**List of tasks:**
A. In the commentary on Bush v. Gore, what is the Court's majority in favor of holding that the Florida Supreme Court's order violated the equal protection clause?
B. Copy word for word the part of the commentary on Bush v. Gore that opens with the words containing "In general, the" and closes with "such an analysis.".

The following observations are offered about the action and opinions of the Supreme Court of the United States in Bush, et al. v. Gore, et al., here (2000):
- All reference to the statutory interpretation by the Florida Supreme Court is irrelevant and should be ignored, except as an example of a pissing match between justices who have substantially differing opinions.
The Court was presented with two possible reasons the decision of the Supreme Court of Florida (FSC) should be reversed. One was an assertion that the order of the FSC was unconstitutional because it violated the equal protection clause of the Fourteenth Amendment to the US Constitution. The other was an assertion that the interpretation of Florida law by the FSC, upon which it based its determination that a further review and tabulation of ballots and votes on them was allowed, was unconstitutional because it violated the requirement that the scheme for selecting a state’s electors be set by the legislature of that state. Either reason, if agreed to by the Court, was sufficient to result in a reversal.
In general, the Court will avoid addressing issues that are unnecessary to the decision of a case. This isn’t a precise rule (it often gets broken by the Court as a whole and individual justices in particular). But when the Court can rely on an analysis that is uniquely up to the Court to apply, it tries to restrict itself to such an analysis.
Here, there is a 7-2 majority in favor of holding that the order of the FSC to review ballots for those with a ‘clear indication of intent to vote’ and then count those ‘votes’, combined with the decision to accept the already ‘reported’ totals of Dade County and Broward County, violated the equal protection clause. Such determinations are the primary purpose of the Court. For it to then attempt to determine the other issue is unnecessary, and also injects it into a question of interpretation of state law, which it is NOT uniquely constituted to handle. Indeed, a considerable portion of the various individual opinions ends up engaging in a written slugfest over what deference should be given the FSC on the issue.

**Provided data:**
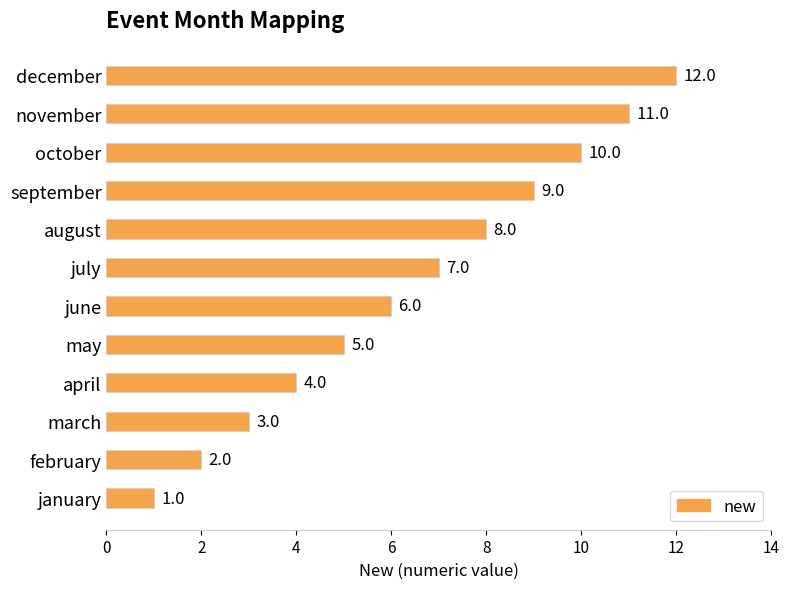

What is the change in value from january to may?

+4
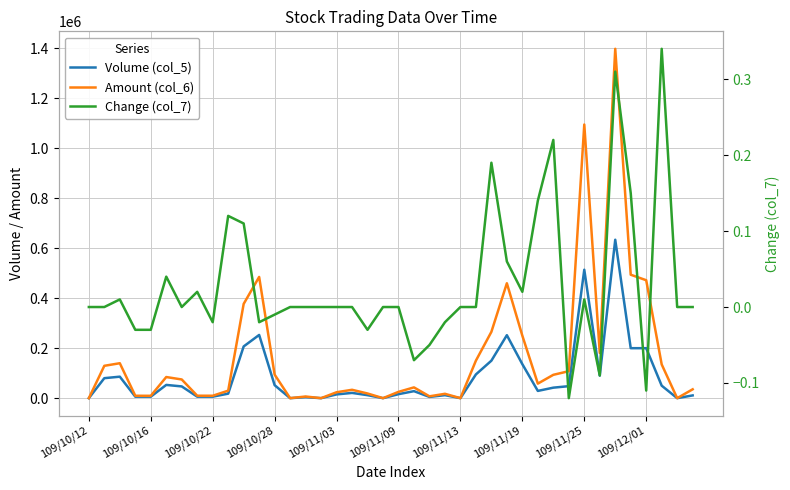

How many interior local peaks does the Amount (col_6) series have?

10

...

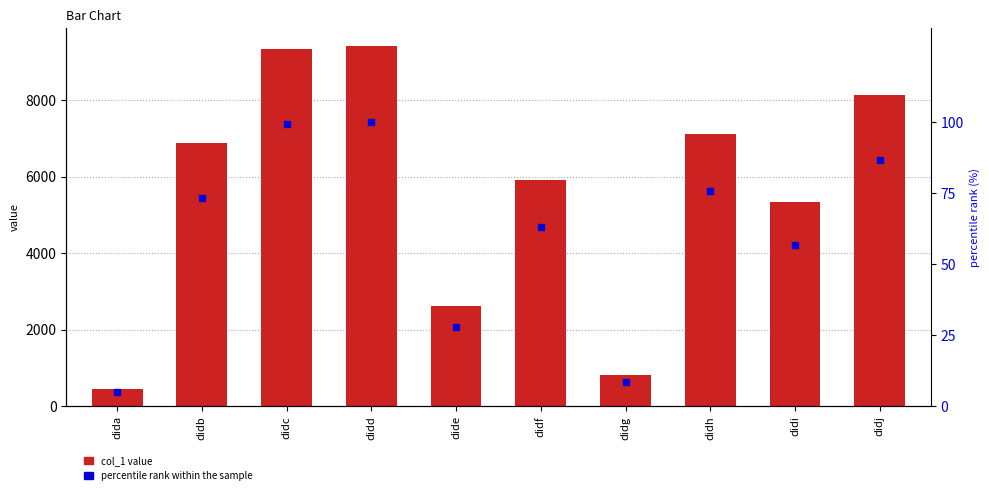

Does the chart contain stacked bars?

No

--

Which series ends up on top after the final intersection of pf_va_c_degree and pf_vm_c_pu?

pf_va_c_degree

**Responses to the exercise:**
A. 7-2

B.
In general, the Court will avoid addressing issues that are unnecessary to the decision of a case. This isn’t a precise rule (it often gets broken by the Court as a whole and individual justices in particular). But when the Court can rely on an analysis that is uniquely up to the Court to apply, it tries to restrict itself to such an analysis.